Comprehensive WebGPU LLM Inference Benchmark Reveals Dispatch Overhead Challenges Across GPU Vendors and Browsers
Key Takeaways
- ▸WebGPU dispatch overhead varies significantly by backend (Vulkan vs Metal) and implementation, with dispatch costs representing the primary performance bottleneck at batch size 1 inference
- ▸Naive single-operation benchmarks overestimate true dispatch costs by ~20×, highlighting the importance of sequential-dispatch methodology for accurate performance characterization
- ▸Kernel fusion strategies show backend-dependent effectiveness: 53% throughput improvement on Vulkan but no benefit on CUDA, indicating optimization must be tailored to underlying graphics API
Summary
A new research paper presents the first systematic characterization of WebGPU dispatch overhead for large language model inference, testing across four GPU vendors (NVIDIA, AMD, Apple, Intel), multiple backends and browsers, and two model sizes. The study reveals that naive benchmarks overestimate dispatch costs by approximately 20×, with actual per-dispatch API overhead ranging from 24–36 microseconds on Vulkan to 32–71 microseconds on Metal. Researchers developed torch-webgpu, a PyTorch backend for WebGPU, achieving 11–12% of CUDA performance on their reference platform. The findings demonstrate that per-operation overhead dominates performance at batch size 1, with kernel fusion improving Vulkan throughput by 53% while providing no benefit on CUDA, confirming dispatch overhead as a critical differentiator in WebGPU optimization.

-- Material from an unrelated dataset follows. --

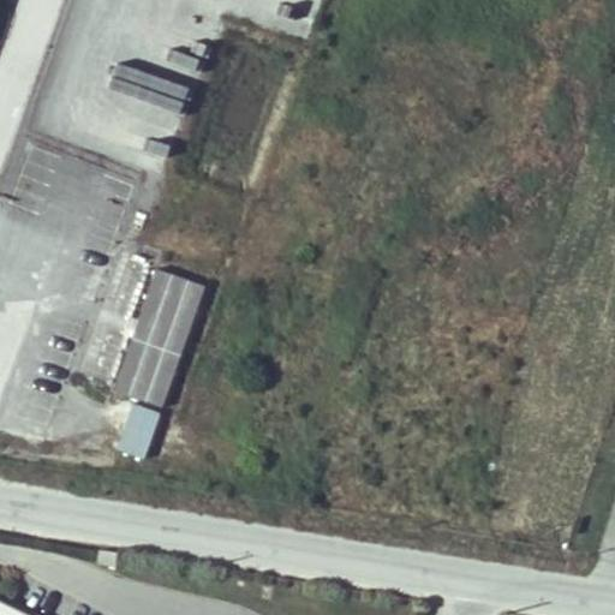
[(237,0),(294,22),(302,0),(237,0)]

- Cross-platform testing across Windows, macOS, and Linux reveals substantial performance variation within the same backend (2.2× difference for Metal implementations), suggesting implementation quality is critical
Editorial Opinion
This research provides valuable empirical data for developers targeting browser-based LLM inference, a growing use case for edge AI deployment. However, the finding that WebGPU achieves only 11–12% of CUDA performance raises questions about whether browser-based inference is practical for performance-critical applications without significant architectural changes. The open-source release of benchmarks and code will benefit the community, though the results suggest that reducing dispatch overhead through WebGPU specification refinements may be necessary for broader adoption in inference workloads.